For this reader, though, the Milton quote acts as a provocation for a series of questions more central to this collection, such as: Are we even able to express light through language? And, if so, can we do so directly? To my mind, A Primary Mother answers both of these questions: Yes, we can express light through language, but only in the indirect, warped, and failed manner in which poetry affords; or, as Lee writes, “the sound that fails” (5).

The first half of Lee's chapbook, which is a series of seven, semi-related prose poems, opens with the declaration that:
Sunblindedness is no longer an epiphenomenon, an attendant attitude of danger buried under mounds of quiet. As a roving brilliance, those caught in it truly reckon how the meanest light defends you. (4)
This passages suggests that “Sunblindedness is no longer” just an effect of starring into the sun; rather, it allows for one not only to stare into the sun, but functions as the cause for doing so. To this end, the poem posits a reorientation of cause-and-effect relationships, and, to some extent, the relationship between language and the world.

And everywhere throughout the first section, the poems beg the question: Does light create the language we use to describe it, or does language itself create light as we know it? The poems, seemingly, never answer the question; but it is the process of continual linguistic displacement and re-orientation of light that, in fact, propels these poems forward:
If brightness is a quantity while oceans writhe and heave around it (4)



It is beautiful to remember pastels after sunsets (5)



This romanticism is a voracious shape between us, reminding us to stare upwards into the negative space that once stood for light. (7)



The inconclusiveness of feelings that arise move with a heat and dynamism analogous to the surface of the sun. (10)
Like Meetze’s poems, which address the negative space between the trees, Lee’s poems call attention to the “negative space that once stood for light” by measuring the ocean through “brightness,” or the remembrance of a beautiful sunset. By using language to provide secondhand definitions of light, these poems generate a sense of “inconclusiveness” about their subject matter because of its “dynamism” and ever-shifting nature.

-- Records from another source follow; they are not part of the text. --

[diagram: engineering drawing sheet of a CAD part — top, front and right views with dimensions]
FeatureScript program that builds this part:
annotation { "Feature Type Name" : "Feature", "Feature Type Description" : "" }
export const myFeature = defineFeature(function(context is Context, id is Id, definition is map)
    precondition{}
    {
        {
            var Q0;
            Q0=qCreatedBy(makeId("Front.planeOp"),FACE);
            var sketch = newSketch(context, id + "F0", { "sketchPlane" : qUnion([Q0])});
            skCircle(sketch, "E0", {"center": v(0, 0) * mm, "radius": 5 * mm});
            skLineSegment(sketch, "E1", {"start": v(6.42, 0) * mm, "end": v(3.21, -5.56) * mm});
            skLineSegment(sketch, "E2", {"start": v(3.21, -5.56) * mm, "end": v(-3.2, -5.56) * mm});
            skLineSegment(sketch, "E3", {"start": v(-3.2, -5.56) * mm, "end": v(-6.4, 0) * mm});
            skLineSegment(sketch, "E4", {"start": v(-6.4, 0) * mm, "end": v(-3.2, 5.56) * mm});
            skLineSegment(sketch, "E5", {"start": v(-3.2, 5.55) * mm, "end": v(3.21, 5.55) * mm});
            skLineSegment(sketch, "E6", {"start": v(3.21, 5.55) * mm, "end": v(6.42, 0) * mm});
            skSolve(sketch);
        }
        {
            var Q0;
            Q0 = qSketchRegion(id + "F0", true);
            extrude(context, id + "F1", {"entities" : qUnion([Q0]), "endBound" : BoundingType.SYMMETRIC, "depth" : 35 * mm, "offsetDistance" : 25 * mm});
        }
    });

Lee brings this elusiveness into greater focus during the chapbook’s second half, titled “On Light.” The opening section reads in its entirety:
Add light to light and you have darkness.
Add light to light and you have expanse.
Add light to light and you have memory.
Add light to light and you have light. (13)
Employing the synactical structure of mathematics, the poem is at once contradictory, tautological, noetic, inscrutable, and absurd. How can “light” become “darkness” through addition? How can one add more light to light? Can light be augmented, or is it simply a static state of being? What is the relationship between light and spatial (i.e. “expanse”) and temporal (i.e. “memory”) constraints?

The strength, I believe, of Lee’s poems is that they do not answer these question out-right or in a definitive manner; instead, they continually alter our understanding of light until we realize that it “is more complicated” (18) than we heretofore expected or thought. We might never crack the “cipher” of light’s “myriad message” (22), but in this there is no shame. It is simply enough to “Announce” and “Speak” (22) of light through the warped language of poetry.